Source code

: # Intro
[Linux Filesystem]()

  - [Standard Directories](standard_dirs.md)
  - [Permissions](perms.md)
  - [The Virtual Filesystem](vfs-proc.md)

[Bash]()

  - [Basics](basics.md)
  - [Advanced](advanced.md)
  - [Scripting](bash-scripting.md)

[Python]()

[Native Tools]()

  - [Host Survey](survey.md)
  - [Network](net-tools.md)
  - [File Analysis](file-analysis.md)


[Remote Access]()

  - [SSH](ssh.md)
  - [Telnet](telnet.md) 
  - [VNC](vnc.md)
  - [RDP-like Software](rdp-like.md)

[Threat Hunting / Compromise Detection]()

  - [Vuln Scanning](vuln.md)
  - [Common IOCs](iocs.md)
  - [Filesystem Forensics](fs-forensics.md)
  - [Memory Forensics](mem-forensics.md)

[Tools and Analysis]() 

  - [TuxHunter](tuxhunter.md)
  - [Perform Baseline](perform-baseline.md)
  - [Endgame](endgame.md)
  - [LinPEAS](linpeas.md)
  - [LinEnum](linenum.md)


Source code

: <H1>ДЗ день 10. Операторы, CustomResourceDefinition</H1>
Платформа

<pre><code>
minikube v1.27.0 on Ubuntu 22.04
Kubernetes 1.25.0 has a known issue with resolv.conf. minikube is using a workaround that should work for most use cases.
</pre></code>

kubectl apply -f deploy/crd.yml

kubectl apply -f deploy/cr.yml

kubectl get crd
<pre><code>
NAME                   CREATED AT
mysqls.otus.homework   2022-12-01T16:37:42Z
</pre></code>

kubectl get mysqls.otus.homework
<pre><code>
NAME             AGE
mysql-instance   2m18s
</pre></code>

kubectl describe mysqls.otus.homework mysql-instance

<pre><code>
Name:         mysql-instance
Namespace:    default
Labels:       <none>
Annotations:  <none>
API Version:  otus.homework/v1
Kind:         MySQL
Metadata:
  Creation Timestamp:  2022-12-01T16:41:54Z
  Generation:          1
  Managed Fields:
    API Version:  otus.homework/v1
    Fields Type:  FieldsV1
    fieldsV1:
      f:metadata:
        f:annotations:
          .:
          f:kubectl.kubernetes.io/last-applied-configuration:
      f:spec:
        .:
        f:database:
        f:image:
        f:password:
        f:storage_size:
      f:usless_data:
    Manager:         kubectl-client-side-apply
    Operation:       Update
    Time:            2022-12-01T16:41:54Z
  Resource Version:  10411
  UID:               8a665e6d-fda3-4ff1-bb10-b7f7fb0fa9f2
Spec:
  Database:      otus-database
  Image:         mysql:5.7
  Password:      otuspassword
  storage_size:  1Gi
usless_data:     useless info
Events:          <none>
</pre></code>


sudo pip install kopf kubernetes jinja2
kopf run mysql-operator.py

·····

* [How to complete this task]: Restate every record verbatim.

* [Output of the task]:
Source code

: # Intro
[Linux Filesystem]()

  - [Standard Directories](standard_dirs.md)
  - [Permissions](perms.md)
  - [The Virtual Filesystem](vfs-proc.md)

[Bash]()

  - [Basics](basics.md)
  - [Advanced](advanced.md)
  - [Scripting](bash-scripting.md)

[Python]()

[Native Tools]()

  - [Host Survey](survey.md)
  - [Network](net-tools.md)
  - [File Analysis](file-analysis.md)


[Remote Access]()

  - [SSH](ssh.md)
  - [Telnet](telnet.md) 
  - [VNC](vnc.md)
  - [RDP-like Software](rdp-like.md)

[Threat Hunting / Compromise Detection]()

  - [Vuln Scanning](vuln.md)
  - [Common IOCs](iocs.md)
  - [Filesystem Forensics](fs-forensics.md)
  - [Memory Forensics](mem-forensics.md)

[Tools and Analysis]() 

  - [TuxHunter](tuxhunter.md)
  - [Perform Baseline](perform-baseline.md)
  - [Endgame](endgame.md)
  - [LinPEAS](linpeas.md)
  - [LinEnum](linenum.md)


Source code

: <H1>ДЗ день 10. Операторы, CustomResourceDefinition</H1>
Платформа

<pre><code>
minikube v1.27.0 on Ubuntu 22.04
Kubernetes 1.25.0 has a known issue with resolv.conf. minikube is using a workaround that should work for most use cases.
</pre></code>

kubectl apply -f deploy/crd.yml

kubectl apply -f deploy/cr.yml

kubectl get crd
<pre><code>
NAME                   CREATED AT
mysqls.otus.homework   2022-12-01T16:37:42Z
</pre></code>

kubectl get mysqls.otus.homework
<pre><code>
NAME             AGE
mysql-instance   2m18s
</pre></code>

kubectl describe mysqls.otus.homework mysql-instance

<pre><code>
Name:         mysql-instance
Namespace:    default
Labels:       <none>
Annotations:  <none>
API Version:  otus.homework/v1
Kind:         MySQL
Metadata:
  Creation Timestamp:  2022-12-01T16:41:54Z
  Generation:          1
  Managed Fields:
    API Version:  otus.homework/v1
    Fields Type:  FieldsV1
    fieldsV1:
      f:metadata:
        f:annotations:
          .:
          f:kubectl.kubernetes.io/last-applied-configuration:
      f:spec:
        .:
        f:database:
        f:image:
        f:password:
        f:storage_size:
      f:usless_data:
    Manager:         kubectl-client-side-apply
    Operation:       Update
    Time:            2022-12-01T16:41:54Z
  Resource Version:  10411
  UID:               8a665e6d-fda3-4ff1-bb10-b7f7fb0fa9f2
Spec:
  Database:      otus-database
  Image:         mysql:5.7
  Password:      otuspassword
  storage_size:  1Gi
usless_data:     useless info
Events:          <none>
</pre></code>


sudo pip install kopf kubernetes jinja2
kopf run mysql-operator.py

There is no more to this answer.